Michel Pinçon. Il procure, en supprimant tous les problèmes matériels, une sérénité évidente. Mais il est une autre forme de sérénité plus cachée qui vient du fait de pouvoir acquérir ce qu’avec Monique Pinçon-Charlot nous avons appelé « une immortalité symbolique ». Pinault a un fils qui a pris sa suite, Arnault a ses enfants déjà dans le circuit, Bouygues, Lagardère sont des fortunes récentes mais dont la succession est déjà assurée. Lorsqu’on est dans cet univers, au bout d’une ou deux générations, on a des ancêtres et des héritiers, on est le moment de quelque chose qui vous dépasse. L’ouvrier ou l’enseignant ont leur vie, un père et une mère. Mais ils sont seuls à entretenir leur mémoire alors que la société garde la mémoire des Rothschild ou des David-Weill, des grandes dynasties industrielles. Il y a quelques années, les Wendel ont fêté le tricentenaire de la fondation de leur première usine métallurgique en Lorraine. Ils avaient à cette occasion loué le musée d’Orsay pour une soirée. Ernest-Antoine Seillière dont la mère était une Wendel a fait un discours. Tous les membres du holding qui gère les biens des Wendel étaient là  : au moins 800 personnes figurent sur la photo prise dans le grand hall du musée. Dans ces familles, on a le sentiment de sortir de l’ordinaire, on se le dit, et cela donne une certaine assurance. D’ailleurs leurs résidences sont souvent dans des bâtiments classés aux Monuments historiques, des hôtels particuliers dans Paris avec des œuvres d’art, des meubles de valeur, des bibliothèques. La différence est évidente avec ceux qui sont nés et ont vécu dans des HLM que l’on fait imploser parce qu’ils n’ont aucune valeur. D’un côté c’est la mobilité forcée, la précarité et l’enfance qui disparaît dans un nuage de poussière, de l’autre c’est une certaine longueur de l’existence avec la maison qui reste dans la famille et l’inscription dans cette immortalité symbolique, certes très fallacieuse mais psychologiquement apaisante.

Proglio a négocié son salaire 45 % au-dessus de celui de son prédécesseur. Comment n’a-t-on pas dans cette situation un sentiment d’indécence  ?

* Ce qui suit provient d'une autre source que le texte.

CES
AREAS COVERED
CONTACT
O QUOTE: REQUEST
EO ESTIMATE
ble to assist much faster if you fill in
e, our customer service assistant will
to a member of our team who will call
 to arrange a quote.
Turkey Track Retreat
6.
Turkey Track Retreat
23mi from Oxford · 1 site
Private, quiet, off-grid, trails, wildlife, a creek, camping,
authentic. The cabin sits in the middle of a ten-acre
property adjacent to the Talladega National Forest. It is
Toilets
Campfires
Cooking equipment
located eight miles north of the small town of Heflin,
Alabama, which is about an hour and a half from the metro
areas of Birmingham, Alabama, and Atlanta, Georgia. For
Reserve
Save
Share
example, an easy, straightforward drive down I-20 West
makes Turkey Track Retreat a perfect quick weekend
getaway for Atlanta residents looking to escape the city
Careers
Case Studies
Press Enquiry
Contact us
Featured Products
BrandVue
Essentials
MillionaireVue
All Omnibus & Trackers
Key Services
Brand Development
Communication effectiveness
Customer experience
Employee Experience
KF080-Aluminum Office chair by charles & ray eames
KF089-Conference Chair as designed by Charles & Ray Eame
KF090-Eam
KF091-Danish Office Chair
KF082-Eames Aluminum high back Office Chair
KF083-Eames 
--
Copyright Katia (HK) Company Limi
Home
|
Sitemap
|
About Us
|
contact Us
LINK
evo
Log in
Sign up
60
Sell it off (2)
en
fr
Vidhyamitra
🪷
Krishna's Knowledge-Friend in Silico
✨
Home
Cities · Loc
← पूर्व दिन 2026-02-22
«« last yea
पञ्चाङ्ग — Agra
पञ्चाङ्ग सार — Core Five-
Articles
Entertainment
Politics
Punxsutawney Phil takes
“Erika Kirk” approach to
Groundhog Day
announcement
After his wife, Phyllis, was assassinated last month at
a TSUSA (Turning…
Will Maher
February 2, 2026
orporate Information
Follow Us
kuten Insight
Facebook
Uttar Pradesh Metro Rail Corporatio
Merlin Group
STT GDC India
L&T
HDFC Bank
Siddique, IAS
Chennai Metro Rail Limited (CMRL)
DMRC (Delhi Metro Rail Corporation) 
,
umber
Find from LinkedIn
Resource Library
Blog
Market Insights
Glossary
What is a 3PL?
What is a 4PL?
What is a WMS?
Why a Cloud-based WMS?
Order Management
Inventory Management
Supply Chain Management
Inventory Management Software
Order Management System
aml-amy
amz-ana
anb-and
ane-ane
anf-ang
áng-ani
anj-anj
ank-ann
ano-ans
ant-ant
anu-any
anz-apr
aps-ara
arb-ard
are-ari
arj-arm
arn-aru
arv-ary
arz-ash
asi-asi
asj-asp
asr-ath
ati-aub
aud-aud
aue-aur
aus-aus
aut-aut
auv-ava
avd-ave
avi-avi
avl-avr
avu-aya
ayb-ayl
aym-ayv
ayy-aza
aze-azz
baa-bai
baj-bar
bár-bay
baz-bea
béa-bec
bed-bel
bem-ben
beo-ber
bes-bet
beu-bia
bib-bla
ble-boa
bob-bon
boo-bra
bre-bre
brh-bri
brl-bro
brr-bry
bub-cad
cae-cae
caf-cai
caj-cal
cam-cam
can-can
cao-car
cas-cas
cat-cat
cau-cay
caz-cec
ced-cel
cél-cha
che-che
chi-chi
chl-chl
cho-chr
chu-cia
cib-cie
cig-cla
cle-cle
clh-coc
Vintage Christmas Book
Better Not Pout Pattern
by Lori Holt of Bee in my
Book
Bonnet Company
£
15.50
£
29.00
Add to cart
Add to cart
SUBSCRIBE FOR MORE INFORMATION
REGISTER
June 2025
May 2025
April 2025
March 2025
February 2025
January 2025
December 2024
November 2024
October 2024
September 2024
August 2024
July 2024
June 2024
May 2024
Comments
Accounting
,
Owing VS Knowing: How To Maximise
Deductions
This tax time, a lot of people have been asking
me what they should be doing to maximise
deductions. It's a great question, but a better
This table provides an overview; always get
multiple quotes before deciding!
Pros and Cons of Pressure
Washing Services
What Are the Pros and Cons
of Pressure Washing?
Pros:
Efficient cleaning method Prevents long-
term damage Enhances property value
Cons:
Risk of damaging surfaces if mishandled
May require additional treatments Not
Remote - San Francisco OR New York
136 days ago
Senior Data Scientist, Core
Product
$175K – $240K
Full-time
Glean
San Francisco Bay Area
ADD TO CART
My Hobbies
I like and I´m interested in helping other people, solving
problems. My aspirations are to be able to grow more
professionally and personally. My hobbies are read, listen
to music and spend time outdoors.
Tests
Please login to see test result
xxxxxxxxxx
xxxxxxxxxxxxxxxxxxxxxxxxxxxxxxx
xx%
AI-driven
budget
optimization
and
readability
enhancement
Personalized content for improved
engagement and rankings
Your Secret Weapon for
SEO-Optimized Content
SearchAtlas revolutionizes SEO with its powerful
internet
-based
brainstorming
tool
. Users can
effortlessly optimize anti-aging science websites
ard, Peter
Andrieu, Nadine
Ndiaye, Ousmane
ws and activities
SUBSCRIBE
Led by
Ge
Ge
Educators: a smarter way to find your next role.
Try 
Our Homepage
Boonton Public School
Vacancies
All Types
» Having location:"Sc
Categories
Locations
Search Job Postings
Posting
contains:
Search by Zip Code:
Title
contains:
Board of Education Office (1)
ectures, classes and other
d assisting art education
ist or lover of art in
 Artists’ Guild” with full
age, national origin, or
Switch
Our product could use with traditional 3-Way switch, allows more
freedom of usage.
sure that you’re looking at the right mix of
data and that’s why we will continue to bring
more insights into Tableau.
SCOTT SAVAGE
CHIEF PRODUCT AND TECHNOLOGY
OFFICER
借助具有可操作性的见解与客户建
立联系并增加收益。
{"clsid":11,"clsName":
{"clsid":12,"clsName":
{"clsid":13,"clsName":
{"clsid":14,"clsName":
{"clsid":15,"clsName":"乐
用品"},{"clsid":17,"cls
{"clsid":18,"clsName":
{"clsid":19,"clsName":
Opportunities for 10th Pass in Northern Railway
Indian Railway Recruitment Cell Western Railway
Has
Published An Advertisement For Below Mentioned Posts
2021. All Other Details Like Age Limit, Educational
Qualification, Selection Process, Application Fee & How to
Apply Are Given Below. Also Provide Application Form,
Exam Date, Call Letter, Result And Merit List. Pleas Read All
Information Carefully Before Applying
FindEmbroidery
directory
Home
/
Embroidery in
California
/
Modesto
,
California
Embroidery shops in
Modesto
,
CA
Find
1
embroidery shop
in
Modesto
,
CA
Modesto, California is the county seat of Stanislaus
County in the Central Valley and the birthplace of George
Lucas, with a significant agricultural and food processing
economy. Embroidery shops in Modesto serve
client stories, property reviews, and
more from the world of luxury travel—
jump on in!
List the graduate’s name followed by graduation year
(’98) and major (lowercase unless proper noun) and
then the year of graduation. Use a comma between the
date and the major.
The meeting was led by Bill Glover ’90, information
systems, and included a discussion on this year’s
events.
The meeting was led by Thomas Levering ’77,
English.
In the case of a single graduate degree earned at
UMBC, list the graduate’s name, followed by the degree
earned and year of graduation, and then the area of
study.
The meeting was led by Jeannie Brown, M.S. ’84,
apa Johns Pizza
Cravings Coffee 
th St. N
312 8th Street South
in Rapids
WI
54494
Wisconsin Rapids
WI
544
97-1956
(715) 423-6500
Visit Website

Michel Pinçon. Peut-être par tout ce que l’on vient de dire et la certitude d’être le meilleur. Proglio est dans un univers où il se sent autorisé à demander toujours plus parce que c’est lui qui décide, il a le sentiment d’avoir beaucoup fait pour l’entreprise. Il y a là une forme d’hypernarcissisme entretenue par la difficulté réelle du monde des affaires, un monde où il y a de la bagarre, où ceux qui gagnent s’adjugent tout ce que les vainqueurs peuvent souhaiter. C’est aussi un effet idéologique de la pensée unique qui veut que le marché soit le seul régulateur de la vie économique. La logique du plus fort gagne s’impose. Et il n’y a pas de limite.

Entretien réalisé par Jacqueline Sellem

(*) Auteur avec Monique Pinçon-Charlot 
du livre les Ghettos du Gotha, comment 
la bourgeoisie défend ses espaces. 
éditions du Seuil, 2007, 293 pages, 19 euros.